Ah, sorry I didn't catch that. See the compiled query below:
weekly_active_per_day__aggregate as (
select
date_day,
count(distinct property_to_aggregate) as weekly_active_per_day,
boolor_agg(metric_date_day is not null) as has_data
from (
select
cast(base_model.dim_date_day as date) as metric_date_day, -- timestamp field
calendar_table.date_day as date_day,
calendar_table.date_day as window_filter_date,
(dim_user_id) as property_to_aggregate
from analytics.dbt_jdevos.fct_sign_ins base_model
left join analytics.dbt_jdevos.dbt_metrics_default_calendar calendar_table
on cast(base_model.dim_date_day as date) > dateadd(day, -7, calendar_table.date_day)

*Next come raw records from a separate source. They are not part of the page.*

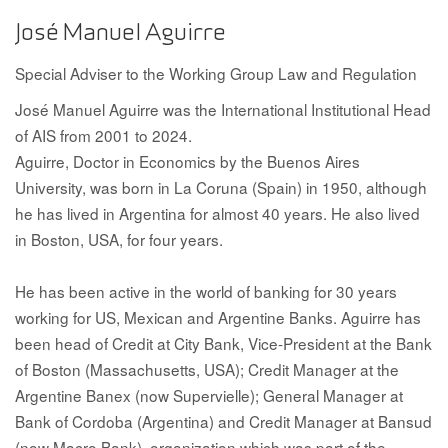
José Manuel Aguirre
Special Adviser to the Working Group Law and Regulation
José Manuel Aguirre was the International Institutional Head
of AIS from 2001 to 2024.
Aguirre, Doctor in Economics by the Buenos Aires
University, was born in La Coruna (Spain) in 1950, although
he has lived in Argentina for almost 40 years. He also lived
in Boston, USA, for four years.
He has been active in the world of banking for 30 years
working for US, Mexican and Argentine Banks. Aguirre has
been head of Credit at City Bank, Vice-President at the Bank
of Boston (Massachusetts, USA); Credit Manager at the
Argentine Banex (now Supervielle); General Manager at
Bank of Cordoba (Argentina) and Credit Manager at Bansud
(now Macro Bank), organization which was part of the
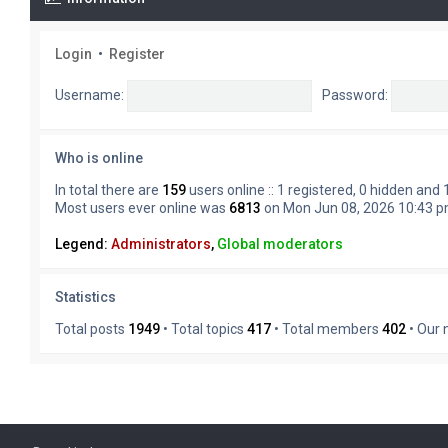
Login
•
Register
Username:
Password:
Who is online
In total there are
159
users online :: 1 registered, 0 hidden and
Most users ever online was
6813
on Mon Jun 08, 2026 10:43 
Legend:
Administrators
,
Global moderators
Statistics
Total posts
1949
• Total topics
417
• Total members
402
• Our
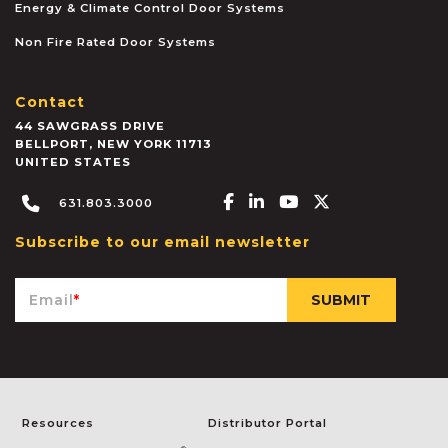
Energy & Climate Control Door Systems
Non Fire Rated Door Systems
Contact
44 SAWGRASS DRIVE
BELLPORT
,
NEW YORK
11713
UNITED STATES
Facebook-f
Linkedin-in
Youtube
X-twitter
631.803.3000
Subscribe to our email newsletter
Email
*
Resources
Distributor Portal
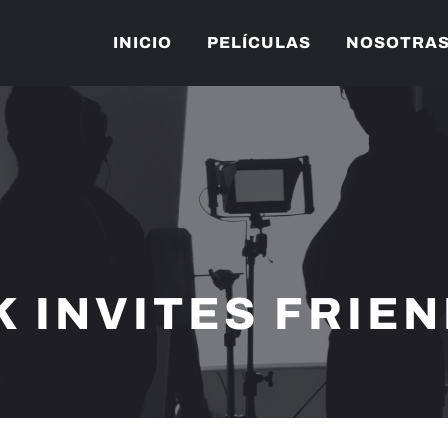
INICIO
PELÍCULAS
NOSOTRA
K INVITES FRIE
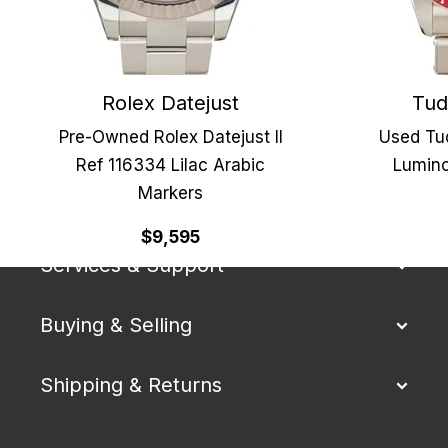
Rolex Datejust
Tud
Pre-Owned Rolex Datejust II
Used Tu
Ref 116334 Lilac Arabic
Lumino
Markers
Our Company
$9,595
Services & Support
Buying & Selling
Shipping & Returns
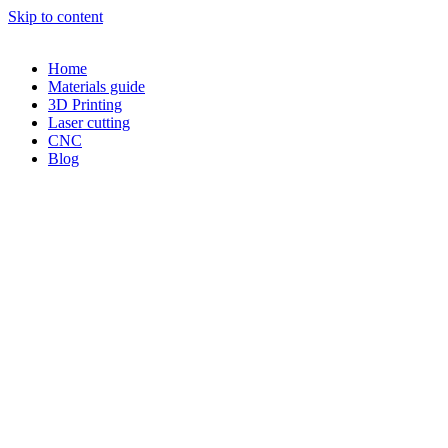
Skip to content
Home
Materials guide
3D Printing
Laser cutting
CNC
Blog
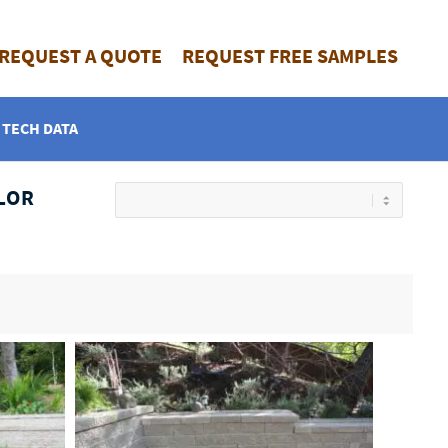
REQUEST A QUOTE
REQUEST FREE SAMPLES
TECH DATA
LOR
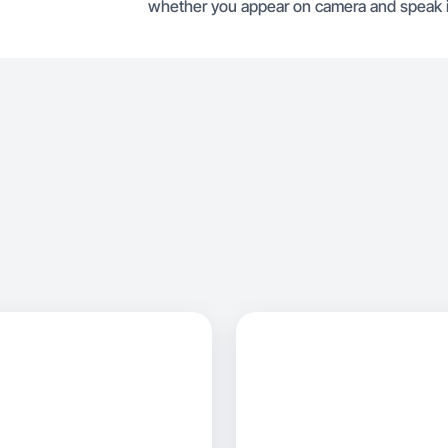
whether you appear on camera and speak i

and cast(base_model.dim_date_day as date) <= calendar_table.date_day
where 1=1
) as base_query
where 1=1
and date_day = window_filter_date
group by 1
)
We are on the 1.3.2 version of dbt_metrics
.
AHHH - I think I finally understand what you mean and where this is coming from! It's not that the data is wrong but more that it is representing dates in the future. Got it 🤦 . Not sure why it took me this long to understand what exactly was the issue.
All righty, so the reason that we're representing date's in the future is because the transaction on date 2022-01-01
is included in all lookbacks up until 2022-01-08
in a 7 day lookback. So that's how we structure the data in the join.
This is because metrics have no concept of current_date
- there are datasets where representations of data in the future is perfectly valid (think forecasts).
What I suspect you want is to use start_date
in the calculate macro to limit the date range to not display dates in the future. Right now we don't support date functions for this ( #27 ) but go add comments there if that is the correct issue!
Does that make sense?
@JoeryV following up on this one before I close out this issue!